Document excerpt:
By Dominique Vidalon
Additional reporting by Blaise Robinson and Cyril Altmeyer in Paris, Kate Holton in London; Editing by Greg Mahlich, Tim Hepher
Yahoo News
September 2, 2008

Alcatel-Lucent named its new leadership on Tuesday, handing the task of turning round the loss-making telecom’s equipment group to former British Telecom chief executive and industry veteran Ben Verwaayen.

The appointment of Verwaayen as chief executive, coupled with the hiring of French business grandee Philippe Camus as non-executive chairman, comes a month after investors forced the current managers out following a series of profit warnings.

The world’s biggest provider of fixed-line telecoms networks, which has been losing market share amid a tough market and fierce competition from key rivals such as Ericsson , has seen its market value drop more than 60 percent in the 21 months since Alcatel and Lucent merged.

The company said Camus, 60, a senior partner at French media group LARGARDERE, would replace Serge Tchuruk as of October 1, while Verwaayen, 56, would take over as chief executive replacing Patricia Russo.

Camus will keep his position at Lagardere, the company said.

Investors have been pushing hard for many months to GET RID OF RUSSO and Tchuruk and the stock has regained 30 percent since their departures were announced. But it remains 60 percent below its December 2006 level.

By 6:32 a.m. EDT the shares were down 1.9 percent at 4.225 euros, off an earlier low of 4.06 euros and giving the company a market capitalization of around 10 billion euros ($14.5 billion), as some investors pocketed their profits.

“The appointment comes quicker than the market had expected. The stock has recently been rising on hopes of a new management team capable of a turnaround. Now that the announcement has been made, there is no more (price) catalyst” one trader said.

“The board reacted swiftly. They found a CEO who has a good international experience and in the telecoms sector,” said Exane BNP Paribas analyst Alexander Peterc.

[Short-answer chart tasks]
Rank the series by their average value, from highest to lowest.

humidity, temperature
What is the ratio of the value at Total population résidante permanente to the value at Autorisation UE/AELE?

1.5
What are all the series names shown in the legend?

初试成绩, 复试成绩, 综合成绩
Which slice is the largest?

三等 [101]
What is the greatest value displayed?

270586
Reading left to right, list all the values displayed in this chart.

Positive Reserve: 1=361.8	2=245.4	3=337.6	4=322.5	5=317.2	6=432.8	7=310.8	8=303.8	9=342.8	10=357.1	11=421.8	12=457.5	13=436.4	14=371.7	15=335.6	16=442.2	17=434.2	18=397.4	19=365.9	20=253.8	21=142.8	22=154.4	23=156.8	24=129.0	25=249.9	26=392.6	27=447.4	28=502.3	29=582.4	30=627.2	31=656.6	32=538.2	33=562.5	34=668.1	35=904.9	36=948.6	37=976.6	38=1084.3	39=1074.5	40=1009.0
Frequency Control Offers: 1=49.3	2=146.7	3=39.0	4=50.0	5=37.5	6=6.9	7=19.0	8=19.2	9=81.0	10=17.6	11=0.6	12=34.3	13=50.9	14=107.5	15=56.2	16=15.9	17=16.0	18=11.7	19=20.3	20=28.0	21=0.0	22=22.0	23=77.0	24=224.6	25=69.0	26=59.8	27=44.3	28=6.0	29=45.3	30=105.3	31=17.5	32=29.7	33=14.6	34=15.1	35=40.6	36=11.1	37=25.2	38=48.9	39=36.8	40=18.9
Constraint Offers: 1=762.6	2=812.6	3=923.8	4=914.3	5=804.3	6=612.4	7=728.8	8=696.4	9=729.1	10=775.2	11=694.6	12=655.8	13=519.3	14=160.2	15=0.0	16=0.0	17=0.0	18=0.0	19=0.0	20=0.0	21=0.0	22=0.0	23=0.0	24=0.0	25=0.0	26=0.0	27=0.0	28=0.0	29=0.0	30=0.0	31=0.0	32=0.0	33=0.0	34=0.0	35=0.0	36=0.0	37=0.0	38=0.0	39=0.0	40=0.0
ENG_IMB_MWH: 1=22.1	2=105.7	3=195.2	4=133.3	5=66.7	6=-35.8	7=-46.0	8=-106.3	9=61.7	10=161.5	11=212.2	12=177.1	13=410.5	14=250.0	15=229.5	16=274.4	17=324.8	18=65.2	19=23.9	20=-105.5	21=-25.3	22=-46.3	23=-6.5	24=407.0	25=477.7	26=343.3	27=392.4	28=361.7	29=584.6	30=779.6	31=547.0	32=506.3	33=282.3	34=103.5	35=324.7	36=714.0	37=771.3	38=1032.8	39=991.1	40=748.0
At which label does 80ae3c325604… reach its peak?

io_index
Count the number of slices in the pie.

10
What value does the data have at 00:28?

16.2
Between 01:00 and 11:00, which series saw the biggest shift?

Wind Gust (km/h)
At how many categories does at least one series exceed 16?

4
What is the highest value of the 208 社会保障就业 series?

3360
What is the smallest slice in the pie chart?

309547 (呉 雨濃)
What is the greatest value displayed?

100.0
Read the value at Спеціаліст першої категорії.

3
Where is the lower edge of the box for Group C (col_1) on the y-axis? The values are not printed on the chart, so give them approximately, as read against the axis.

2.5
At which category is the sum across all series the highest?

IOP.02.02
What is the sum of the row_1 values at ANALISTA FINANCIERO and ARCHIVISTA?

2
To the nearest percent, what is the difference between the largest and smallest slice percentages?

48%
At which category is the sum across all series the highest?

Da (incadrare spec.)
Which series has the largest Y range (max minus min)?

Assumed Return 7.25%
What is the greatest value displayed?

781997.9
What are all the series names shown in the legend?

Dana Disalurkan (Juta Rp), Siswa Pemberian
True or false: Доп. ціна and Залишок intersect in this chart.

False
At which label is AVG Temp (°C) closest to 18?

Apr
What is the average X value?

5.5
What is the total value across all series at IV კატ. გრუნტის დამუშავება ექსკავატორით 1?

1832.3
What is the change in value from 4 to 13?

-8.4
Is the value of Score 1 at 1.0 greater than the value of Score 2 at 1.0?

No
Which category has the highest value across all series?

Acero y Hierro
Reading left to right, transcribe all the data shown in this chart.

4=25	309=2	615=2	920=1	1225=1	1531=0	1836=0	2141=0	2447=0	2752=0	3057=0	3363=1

Goal of the exercise: Repeat the section of the Alcatel-Lucent article that begins at the words "The company said Camus, 60, a" and stops after "pocketed their profits.". The records have no connection to the Alcatel-Lucent article.

Written response:
The company said Camus, 60, a senior partner at French media group LARGARDERE, would replace Serge Tchuruk as of October 1, while Verwaayen, 56, would take over as chief executive replacing Patricia Russo.

Camus will keep his position at Lagardere, the company said.

Investors have been pushing hard for many months to GET RID OF RUSSO and Tchuruk and the stock has regained 30 percent since their departures were announced. But it remains 60 percent below its December 2006 level.

By 6:32 a.m. EDT the shares were down 1.9 percent at 4.225 euros, off an earlier low of 4.06 euros and giving the company a market capitalization of around 10 billion euros ($14.5 billion), as some investors pocketed their profits.